Alicia se metió en la ducha a regañadientes. Desde que en su mente era una persona rota estaba ausente, y cuando aparecía era para quejarse de algo o para autocompadecerse. Tomó el champú de los niños y apretó el bote, el chorro cayó sobre la palma de la mano. Volvió en sí al rato, su mano lloraba unas pocas gotas rezagadas y la palma tenía una fina capa transparente, amarilla y brillante. Se restregó con suavidad la cabeza, haciendo pequeños círculos. Limpió el pelo de su melena (ahora tan solo melena) e hizo un esfuerzo por recordar su pelo largo hasta media espalda, ¡cómo le gustaba presumir de pelo largo!, y cuánto tiempo le dedicaba para que luciera tan precioso. Abrió el agua y se aclaró.

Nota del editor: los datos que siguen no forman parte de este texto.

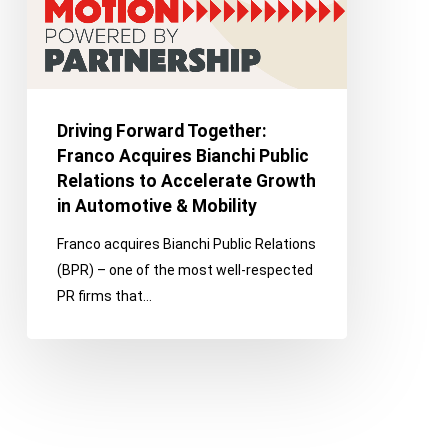
Public
Relations
to
Accelerate
Growth
Driving Forward Together:
in
Franco Acquires Bianchi Public
Automotive
Relations to Accelerate Growth
&
in Automotive & Mobility
Mobility
Franco acquires Bianchi Public Relations
(BPR) – one of the most well-respected
PR firms that…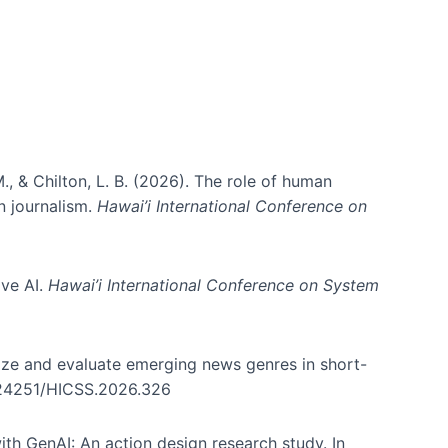
., & Chilton, L. B. (2026). The role of human
in journalism.
Hawai’i International Conference on
ive AI.
Hawai’i International Conference on System
nize and evaluate emerging news genres in short-
0.24251/HICSS.2026.326
th GenAI: An action design research study. In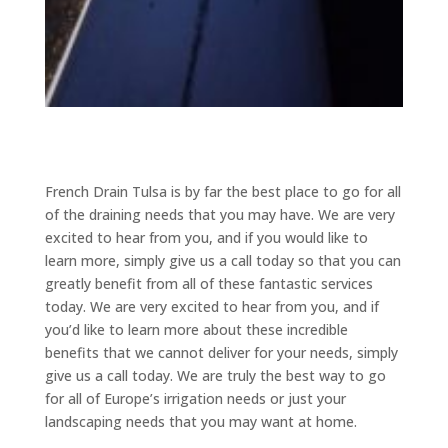
French Drain Tulsa is by far the best place to go for all
of the draining needs that you may have. We are very
excited to hear from you, and if you would like to
learn more, simply give us a call today so that you can
greatly benefit from all of these fantastic services
today. We are very excited to hear from you, and if
you’d like to learn more about these incredible
benefits that we cannot deliver for your needs, simply
give us a call today. We are truly the best way to go
for all of Europe’s irrigation needs or just your
landscaping needs that you may want at home.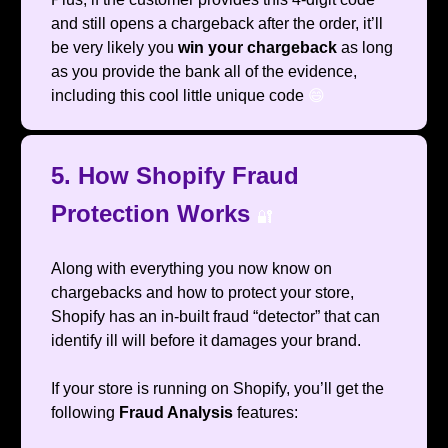
and still opens a chargeback after the order, it’ll
be very likely you
win your chargeback
as long
as you provide the bank all of the evidence,
including this cool little unique code
😄
5. How Shopify Fraud
Protection Works
🔐
Along with everything you now know on
chargebacks and how to protect your store,
Shopify has an in-built fraud “detector” that can
identify ill will before it damages your brand.
If your store is running on Shopify, you’ll get the
following
Fraud Analysis
features: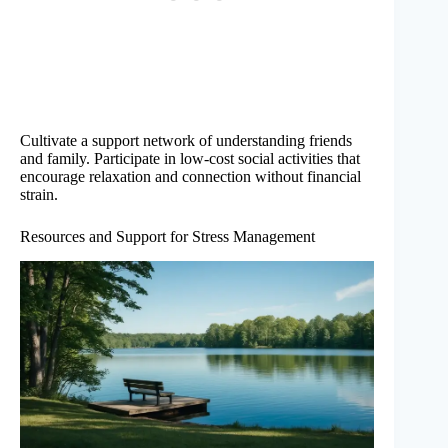
Cultivate a support network of understanding friends
and family. Participate in low-cost social activities that
encourage relaxation and connection without financial
strain.
Resources and Support for Stress Management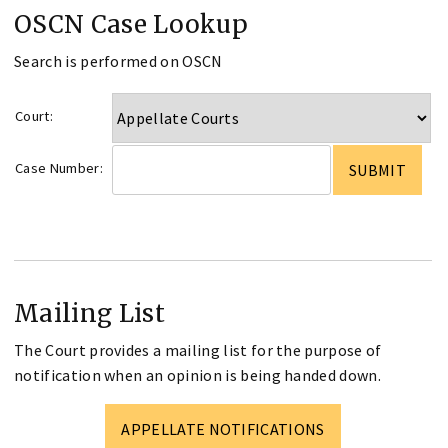
OSCN Case Lookup
Search is performed on OSCN
Court:
Case Number:
Mailing List
The Court provides a mailing list for the purpose of
notification when an opinion is being handed down.
APPELLATE NOTIFICATIONS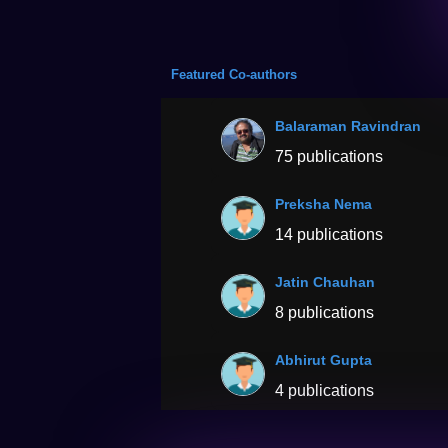
Featured Co-authors
Balaraman Ravindran
75 publications
Preksha Nema
14 publications
Jatin Chauhan
8 publications
Abhirut Gupta
4 publications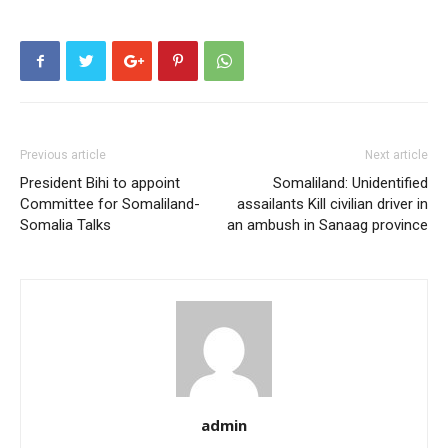
Previous article
Next article
President Bihi to appoint
Somaliland: Unidentified
Committee for Somaliland-
assailants Kill civilian driver in
Somalia Talks
an ambush in Sanaag province
admin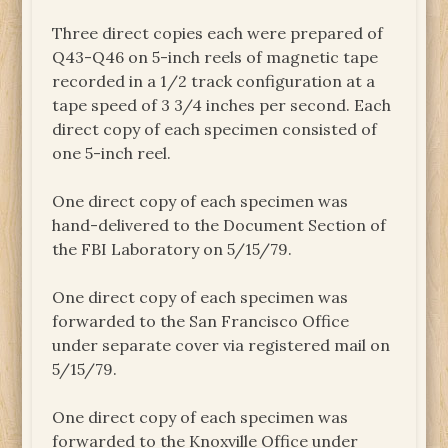
Three direct copies each were prepared of
Q43-Q46 on 5-inch reels of magnetic tape
recorded in a 1/2 track configuration at a
tape speed of 3 3/4 inches per second. Each
direct copy of each specimen consisted of
one 5-inch reel.
One direct copy of each specimen was
hand-delivered to the Document Section of
the FBI Laboratory on 5/15/79.
One direct copy of each specimen was
forwarded to the San Francisco Office
under separate cover via registered mail on
5/15/79.
One direct copy of each specimen was
forwarded to the Knoxville Office under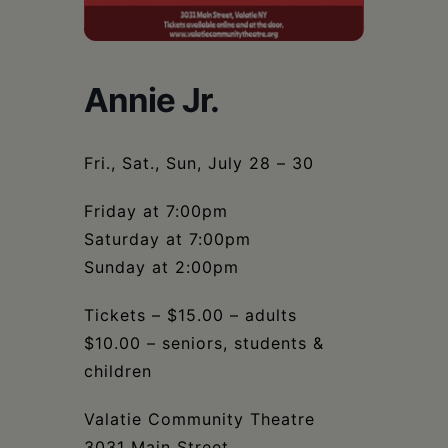
Schoharie
Annie Jr.
Fri., Sat., Sun, July 28 – 30
Friday at 7:00pm
Saturday at 7:00pm
Sunday at 2:00pm
Tickets – $15.00 – adults
$10.00 – seniors, students &
children
Valatie Community Theatre
3031 Main Street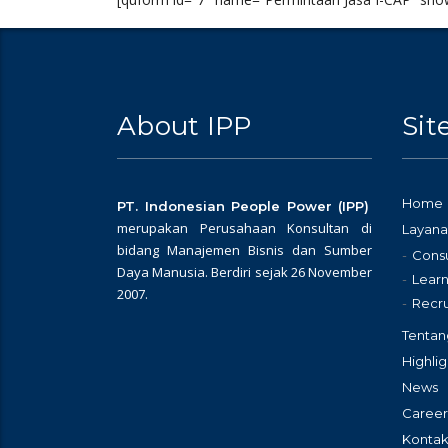
About IPP
Si
Home
PT. Indonesian People Power (IPP)
merupakan Perusahaan Konsultan di
Layana
bidang Manajemen Bisnis dan Sumber
Consu
Daya Manusia. Berdiri sejak 26 November
Learn
2007.
Recr
Tentan
Highlig
News
Career
Kontak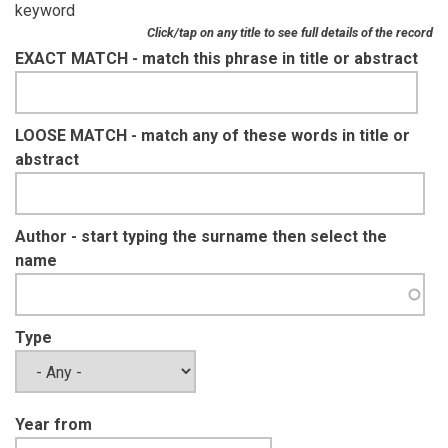
keyword
Click/tap on any title to see full details of the record
EXACT MATCH - match this phrase in title or abstract
LOOSE MATCH - match any of these words in title or
abstract
Author - start typing the surname then select the
name
Type
Year from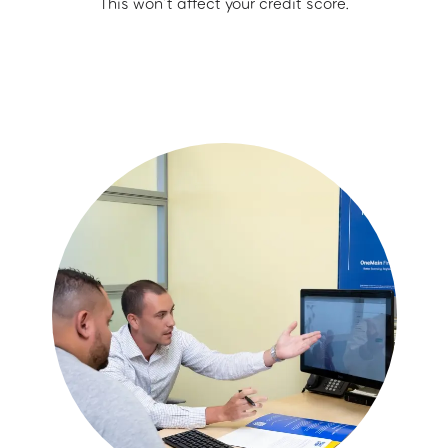
This won’t affect your credit score.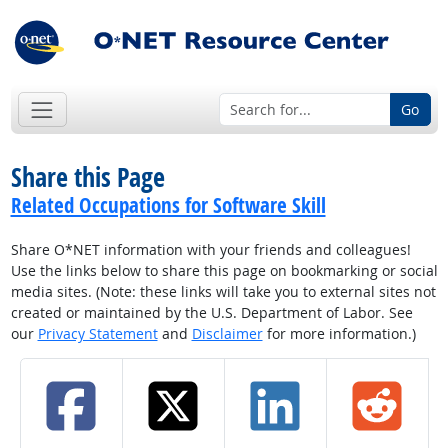
Go
Share this Page
Related Occupations for Software Skill
Share O*NET information with your friends and colleagues!
Use the links below to share this page on bookmarking or social
media sites. (Note: these links will take you to external sites not
created or maintained by the U.S. Department of Labor. See
our
Privacy Statement
and
Disclaimer
for more information.)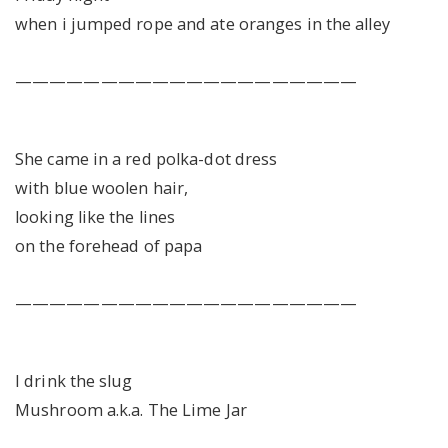
when i jumped rope and ate oranges in the alley
————————————————————
She came in a red polka-dot dress
with blue woolen hair,
looking like the lines
on the forehead of papa
————————————————————
I drink the slug
Mushroom a.k.a. The Lime Jar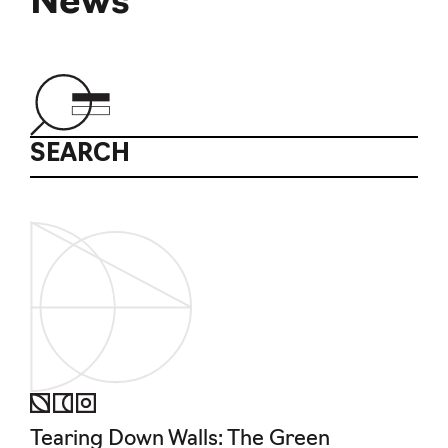
News
SEARCH
Tearing Down Walls: The Green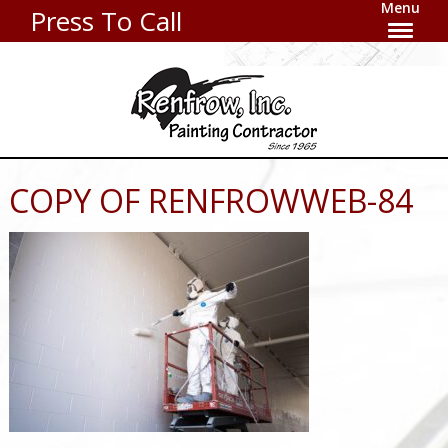
Menu
Press To Call
COPY OF RENFROWWEB-84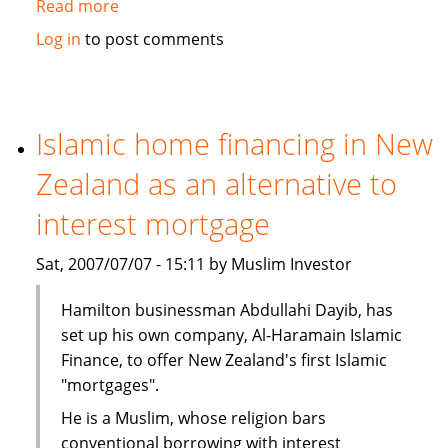
Read more
about
Malaysia
Log in
to post comments
takes
leads
in
Islamic
Islamic home financing in New
Finance
Zealand as an alternative to
interest mortgage
Sat, 2007/07/07 - 15:11 by Muslim Investor
Hamilton businessman Abdullahi Dayib, has
set up his own company, Al-Haramain Islamic
Finance, to offer New Zealand's first Islamic
"mortgages".
He is a Muslim, whose religion bars
conventional borrowing with interest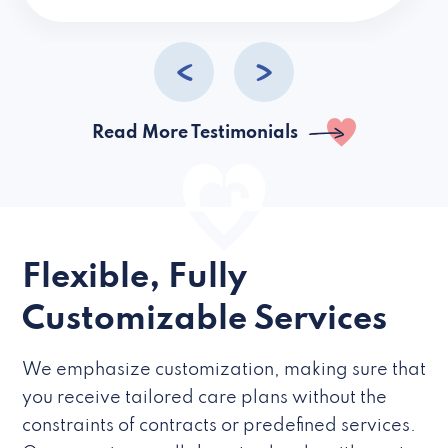
caregivers they hire but if they’re like L
Read More Testimonials
Flexible, Fully
Customizable Services
We emphasize customization, making sure that
you receive tailored care plans without the
constraints of contracts or predefined services.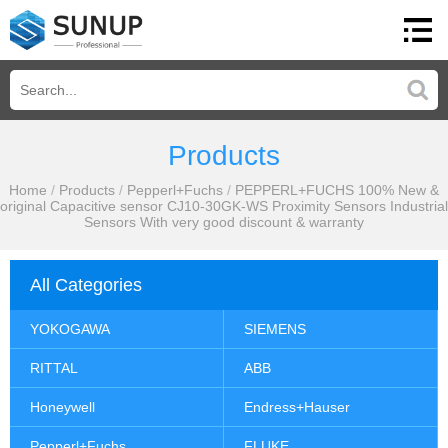
Products
Home
/
Products
/
Pepperl+Fuchs
/
PEPPERL+FUCHS 100% New &
original Capacitive sensor CJ10-30GK-WS Proximity Sensors Industrial
Sensors With very good discount & warranty
All Categories
YOKOGAWA
SIEMENS
RITTAL
ABB
Honeywell
Endress+Hauser
Pepperl+Fuchs
FLUKE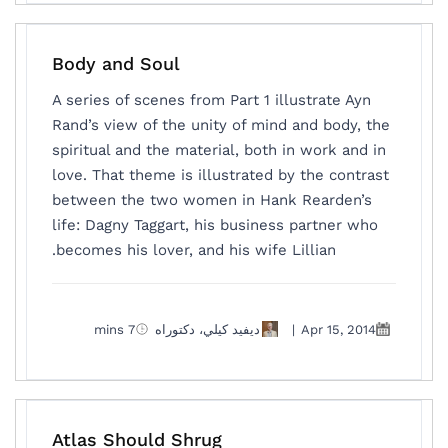
Body and Soul
A series of scenes from Part 1 illustrate Ayn
Rand’s view of the unity of mind and body, the
spiritual and the material, both in work and in
love. That theme is illustrated by the contrast
between the two women in Hank Rearden’s
life: Dagny Taggart, his business partner who
becomes his lover, and his wife Lillian.
7 mins
ديفيد كيلي، دكتوراه
|
Apr 15, 2014
Atlas Should Shrug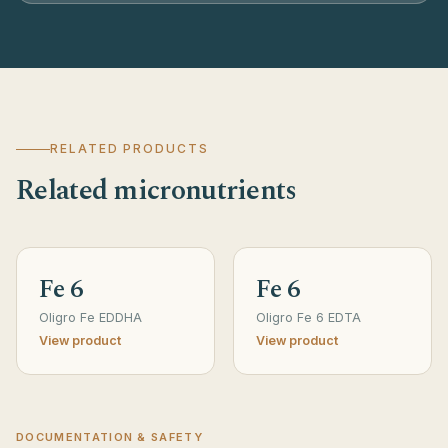
RELATED PRODUCTS
Related micronutrients
Fe 6
Fe 6
Oligro Fe EDDHA
Oligro Fe 6 EDTA
View product
View product
DOCUMENTATION & SAFETY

Lo que más odiaba con diferencia era el gel, lo odiaba desde dentro. Sabía que antes no era así, pero su mente lo había asumido tan profundamente que era real. Se desafiaron unos minutos, frente a frente. Alicia decidió echar un poco en una esponja y la pasó por el cuello, los brazos, las axilas. Dobló la espalda agachándose un poco, y subió con desesperación desde los pies hasta el vientre. Echó un poco más en las manos y limpió con cuidado el pecho derecho.
Cuando sus pensamientos regresaron a la ducha, tuvo que mojarse de nuevo las manos con agua templada y volver a echarse gel. Pasó las yemas por encima de las cicatrices, siguió las marcas como seguiría un camino por un mapa, pero sin destino. Fue incrementando la presión con los ojos cerrados, e imaginaba cómo se sentía su pecho hace tan solo seis meses, su piel suave, las marcas rojas que le quedaban si alguna uña raspaba sin querer, la sensación de peso. El dolor que sentía en su mente la empujaba a gritar pero tan solo acertaba a morderse los labios, y las lágrimas abrían otro tipo de caminos, de los que no se quieren recorrer pero que con el tiempo uno reconoce como el único modo de llegar a algún sitio que merezca la pena.